= 文書抜粋 =
<<<<
しかしながら、脇役だから開発が楽で手を抜いていいのかといえば、むしろ逆である。主役であるシステム全体を引き立てるために、多くの制約条件との戦いが必要である。例えば、デジタルカメラの例も含めて、多くの組み込み機器は携帯性と低コスト化を要求されるため、省電力、省スペースの制約が厳しく、CPU性能やメモリ容量もギリギリまで削られる。その要求は、PCなどと比較してもはるかに厳しいのが一般的である。
次のキーワードである「リアルタイム」とは、一定時間内に処理が完了すること、反応が十分に速いことを意味し、機器を制御する場合には当然必要となる機能である(注)。また、「マルチタスク」とは、複数の処理を同時に行える機能であり、これも機器の制御には必須である。デジタルカメラの例でいえば、オートフォーカスの制御を撮影対象、特にスポーツ写真を撮る場合のように動きのあるものに追従させるためには、リアルタイムな処理が要求される。また、シャッターボタンを押してから実際の撮影を行うまでの反応時間も十分に短くなければならない。フォーカスやレンズの絞り、ズームなどの制御を同時に行いつつ、シャッターボタンやモード切り替えボタンなどにも対応するには、複数の処理を並行して行う必要があり、「マルチタスク」の機能も要求される。
>>>>
= データ抜粋 =
<<<<
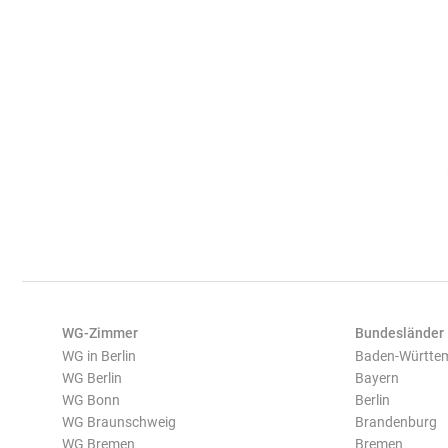
WG-Zimmer
Bundesländer
WG in Berlin
Baden-Württe
WG Berlin
Bayern
WG Bonn
Berlin
WG Braunschweig
Brandenburg
WG Bremen
Bremen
>>>>
= 練習問題 =
1) 上の記録に読み取られている文字を、一行ずつそのとおりに書き戻す。画像は答えに含めない。
2) 組み込み機器についての文章を、最後の文のあとから書き進める。
記録は文章とは関係がない。

= 解答 =
1)
WG-Zimmer
Bundesländer
WG in Berlin
Baden-Württe
WG Berlin
Bayern
WG Bonn
Berlin
WG Braunschweig
Brandenburg
WG Bremen
Bremen

2)
デジタルカメラの例に限らず、組み込み機器制御用リアルタイムOSでは、「組み込み」「リアルタイム」「マルチタスク」の3つの機能をできるだけ低コスト、省資源で実現することが重要であり、その代表的なものがITRON仕様のOSであった。
ちなみに、Linuxは「マルチタスク」ではあるが、「組み込み」と「リアルタイム」に関しては、組み込み機器制御用OSとしての要求にはなかなか適合しない。Linuxはもともと低コスト、省資源を意図して開発されたわけではないし、リアルタイム処理も不得意である。これらの点を改善するために開発されたのが組み込みLinuxであるが、実際のリアルタイム性能をITRONやT-KernelなどのリアルタイムOSと比較した評価では、まだまだ性能面で差が大きいのが現状である。